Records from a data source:
===

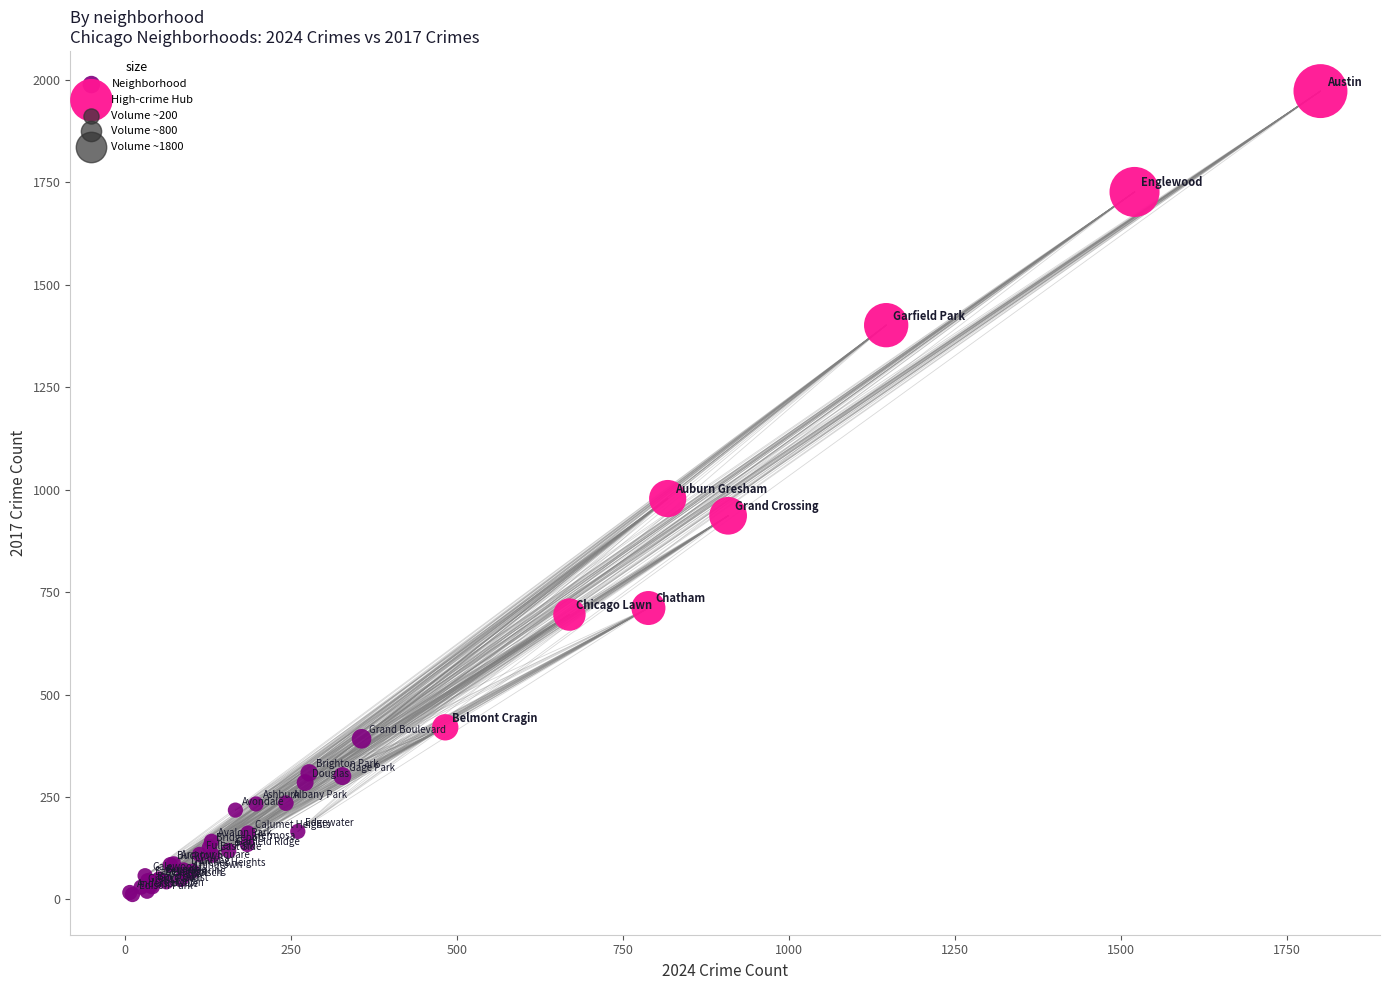

Which series reaches the maximum Y coordinate?

High-crime Hub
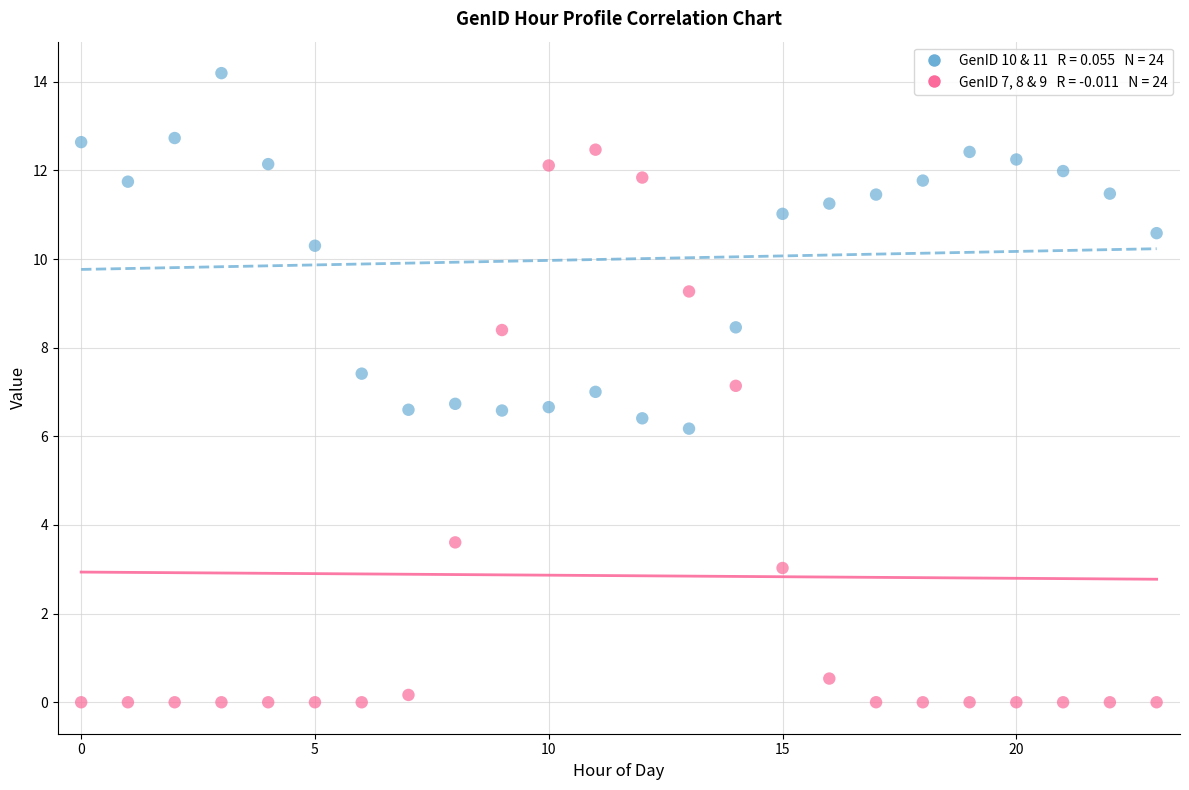

Across all data points, what is the range of Y values (max minus min)?

14.2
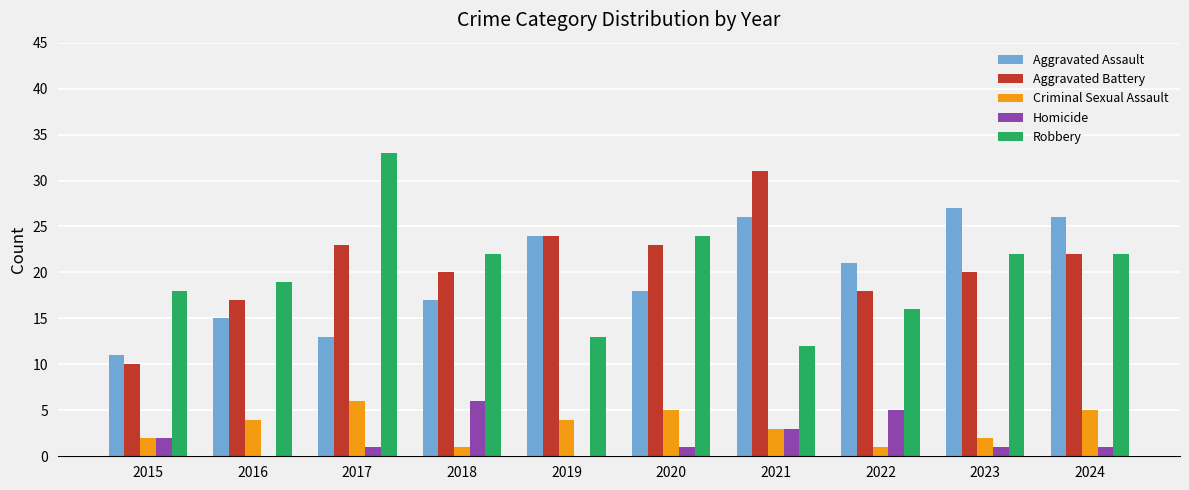

Reading right to left, transcribe all the data shown in this chart.

Aggravated Assault: 2024=26	2023=27	2022=21	2021=26	2020=18	2019=24	2018=17	2017=13	2016=15	2015=11
Aggravated Battery: 2024=22	2023=20	2022=18	2021=31	2020=23	2019=24	2018=20	2017=23	2016=17	2015=10
Criminal Sexual Assault: 2024=5	2023=2	2022=1	2021=3	2020=5	2019=4	2018=1	2017=6	2016=4	2015=2
Homicide: 2024=1	2023=1	2022=5	2021=3	2020=1	2019=0	2018=6	2017=1	2016=0	2015=2
Robbery: 2024=22	2023=22	2022=16	2021=12	2020=24	2019=13	2018=22	2017=33	2016=19	2015=18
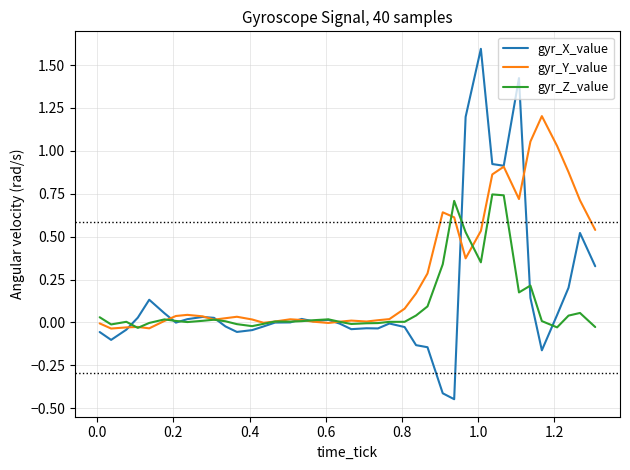

Which series has the widest spread of values?

gyr_X_value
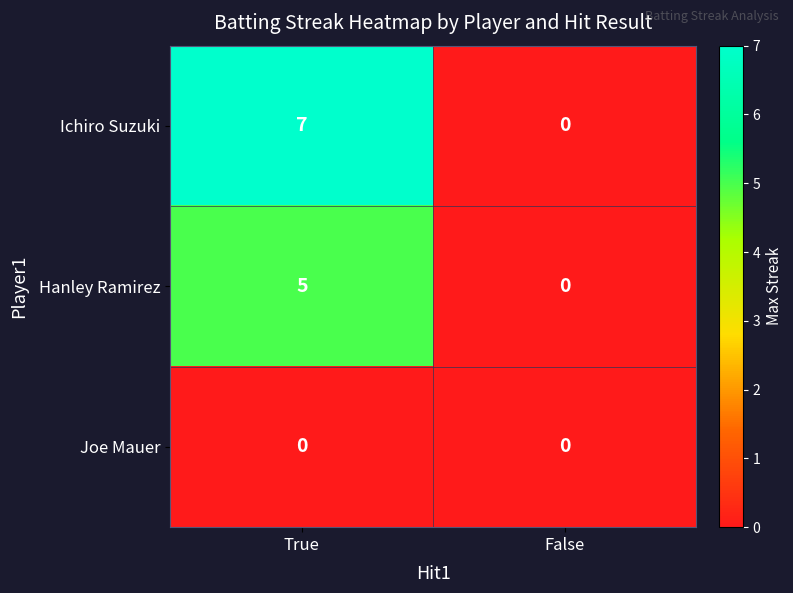

Reading left to right, list all the values displayed in this chart.

Ichiro Suzuki: True=7	False=0
Hanley Ramirez: True=5	False=0
Joe Mauer: True=0	False=0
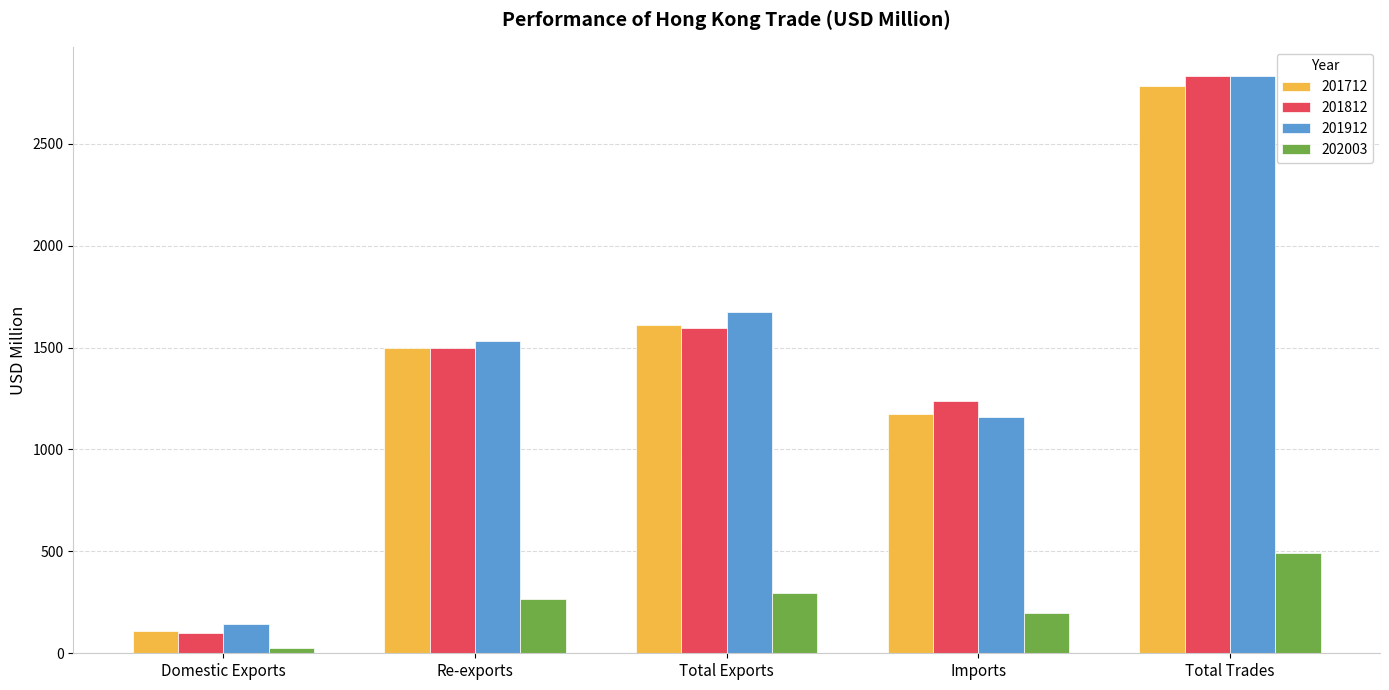

At which label does 201712 reach its minimum?

Domestic Exports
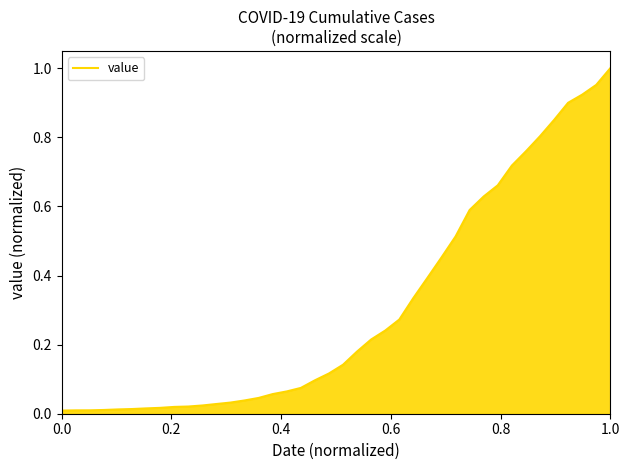

True or false: the data shows 1.7 at 1.0.

False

===

PROBLEM TO SOLVE: Please replace "chart" with "graph" throughout the data above, keeping everything else the same. Leave the pictures out of your answer.

RESULT OF THIS TASK:
Which series reaches the maximum Y coordinate?

High-crime Hub

Across all data points, what is the range of Y values (max minus min)?

14.2

Reading right to left, transcribe all the data shown in this graph.

Aggravated Assault: 2024=26	2023=27	2022=21	2021=26	2020=18	2019=24	2018=17	2017=13	2016=15	2015=11
Aggravated Battery: 2024=22	2023=20	2022=18	2021=31	2020=23	2019=24	2018=20	2017=23	2016=17	2015=10
Criminal Sexual Assault: 2024=5	2023=2	2022=1	2021=3	2020=5	2019=4	2018=1	2017=6	2016=4	2015=2
Homicide: 2024=1	2023=1	2022=5	2021=3	2020=1	2019=0	2018=6	2017=1	2016=0	2015=2
Robbery: 2024=22	2023=22	2022=16	2021=12	2020=24	2019=13	2018=22	2017=33	2016=19	2015=18

Which series has the widest spread of values?

gyr_X_value

Reading left to right, list all the values displayed in this graph.

Ichiro Suzuki: True=7	False=0
Hanley Ramirez: True=5	False=0
Joe Mauer: True=0	False=0

At which label does 201712 reach its minimum?

Domestic Exports

True or false: the data shows 1.7 at 1.0.

False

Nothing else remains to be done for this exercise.